Tuesday, January 31, 2006

Character "Ownership"

Over at http://www.lumpley.com/, Vincent has broached the subject of character ownership in RPGs (tabletop role-playing games). His key points (as I see 'em):

1) You actually don't own a character like you think you do.
2) This is a GOOD thing (for collaborative and thematic play, anyway).
3) It doesn't have to mean you lose character identification, either.

I think he's entirely right. Oh, and like him, I'm just going to talk about collaborative and thematic play - not that this issue has no meaning in other forms of play (I think it does), but I'm just not up to the challenge of adding that complication right now.

I quoted ownership in the post title, because I actually think ownership is a terrible word to use from the get-go. In demonstrating that characters are basically always formed by collaboration, it seems to me that we discover that fact: ownership is not the right concept here, ever. Thinking it through, the best I can come up with as a replacement label is "character authority", as "person who has final authority about aspects (usually all aspects) of a character" is just too unwieldy. In most traditional RPG's, what is really meant by "a player owns a character" is (to my thinking) "a player is the final authority regarding their character."

There's a lot that could be said about how this (or any) authority arrangement historically has been (and always potentially can be) abused. But for this post, I just want to point out that what we're actually talking about is authority. Because when you do that (it seems to me) , two things happen:

1) The de facto collaboration of the others involved before "authority" is invoked becomes more visible.
2) It becomes rather obvious that the authority can potentially be divided up in an endless number of ways.

Note that (IMO) granting some authority to something like "the dice" can be a particularly useful thing here . . .

Besides character authority, the other concept in Vincent's key points as I saw them is character identification (that is, to take a stab at an incomplete but hopefully useful definition of the term, a player feeling close to, and experiencing the events in play from the viewpoint of, a particular character). I take Vincent's points about character identification to be these:

1) As implied above, it can't be a function of ownership, because we've seen that ownership doesn't exist .
2) Additionally (this is the tough one for some people, I think), it does not require you to have total, final authority about "your" character.

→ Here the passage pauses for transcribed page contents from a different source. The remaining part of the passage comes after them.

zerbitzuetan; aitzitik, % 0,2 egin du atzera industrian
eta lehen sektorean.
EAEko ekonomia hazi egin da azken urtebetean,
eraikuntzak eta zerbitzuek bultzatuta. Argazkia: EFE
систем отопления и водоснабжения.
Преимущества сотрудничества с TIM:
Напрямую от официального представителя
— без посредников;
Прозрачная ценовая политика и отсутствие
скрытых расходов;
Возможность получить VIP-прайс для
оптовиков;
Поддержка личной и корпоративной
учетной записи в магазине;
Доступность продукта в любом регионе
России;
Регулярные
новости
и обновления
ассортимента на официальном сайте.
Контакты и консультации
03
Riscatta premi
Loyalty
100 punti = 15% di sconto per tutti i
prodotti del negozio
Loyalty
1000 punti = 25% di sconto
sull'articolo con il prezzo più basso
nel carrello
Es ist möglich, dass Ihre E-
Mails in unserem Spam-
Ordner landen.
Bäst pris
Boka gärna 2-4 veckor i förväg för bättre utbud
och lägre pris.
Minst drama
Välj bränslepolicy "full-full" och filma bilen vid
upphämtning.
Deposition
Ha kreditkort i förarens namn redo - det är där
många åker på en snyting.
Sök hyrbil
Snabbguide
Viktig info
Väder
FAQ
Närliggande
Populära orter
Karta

Again, I agree with these points, though I would add the understanding that there will be some personal variation in just how much authority can be split-off to other people before character identification is lost. And the kind of story being constructed matters. And the WAY in which authority is shared matters. And . . . lots of stuff. The nitty-gritty here (System, in all its many senses) is a meaningful factor.

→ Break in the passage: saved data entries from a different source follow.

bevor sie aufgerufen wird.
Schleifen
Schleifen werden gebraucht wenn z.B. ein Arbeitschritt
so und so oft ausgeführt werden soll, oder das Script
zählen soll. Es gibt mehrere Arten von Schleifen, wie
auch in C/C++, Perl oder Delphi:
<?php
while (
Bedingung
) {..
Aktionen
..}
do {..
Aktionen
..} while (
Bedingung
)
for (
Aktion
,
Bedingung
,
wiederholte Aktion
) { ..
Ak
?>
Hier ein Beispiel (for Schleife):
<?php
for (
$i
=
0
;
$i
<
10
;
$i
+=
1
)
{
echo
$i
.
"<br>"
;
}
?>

I assume diving into that nitty-gritty is what Vincent is really interested in. It is certainly possible that there are times when having one player with total or near-total authority over "their" character is good (remembering that even this doesn't equate to ownership or the absence of collaboration - a fact which I probably need to make more clear in SNAP). Equally, sometimes it won't be. But starting from this understanding, it seems possible to build both games that do involve high individual-player authority regarding their character and games that don't.

I'm looking forward to seeing these games get built.

PERSONAL ASIDE: My early D&D play (mid-late 70's. Yup, I'm THAT old) involved each player running multiple characters (and serial GMing, for that matter). It is only later that I began to assume that in RPG play I would have only one character. And I'm pretty damn sure I and my group(s) are not the only people this is true of. I'm not sure what that means, but for some reason it keeps coming up as I think about this issue: the "one player gets one character" model was not, for me and (I assume) a good number of other folks, the default assumption of roleplaying. Now, I happen to think it can be really cool, and very much a feature rather than a bug - ESPECIALLY if you back off on the singular authority over each character (and the other elements) in the process. That is, we each have OUR character, AND some ("some" needing much amplification) authority over other things (including, but not necessarily limited to, other characters) - but we don't have total-final (again, amplification needed) authority over "our" character.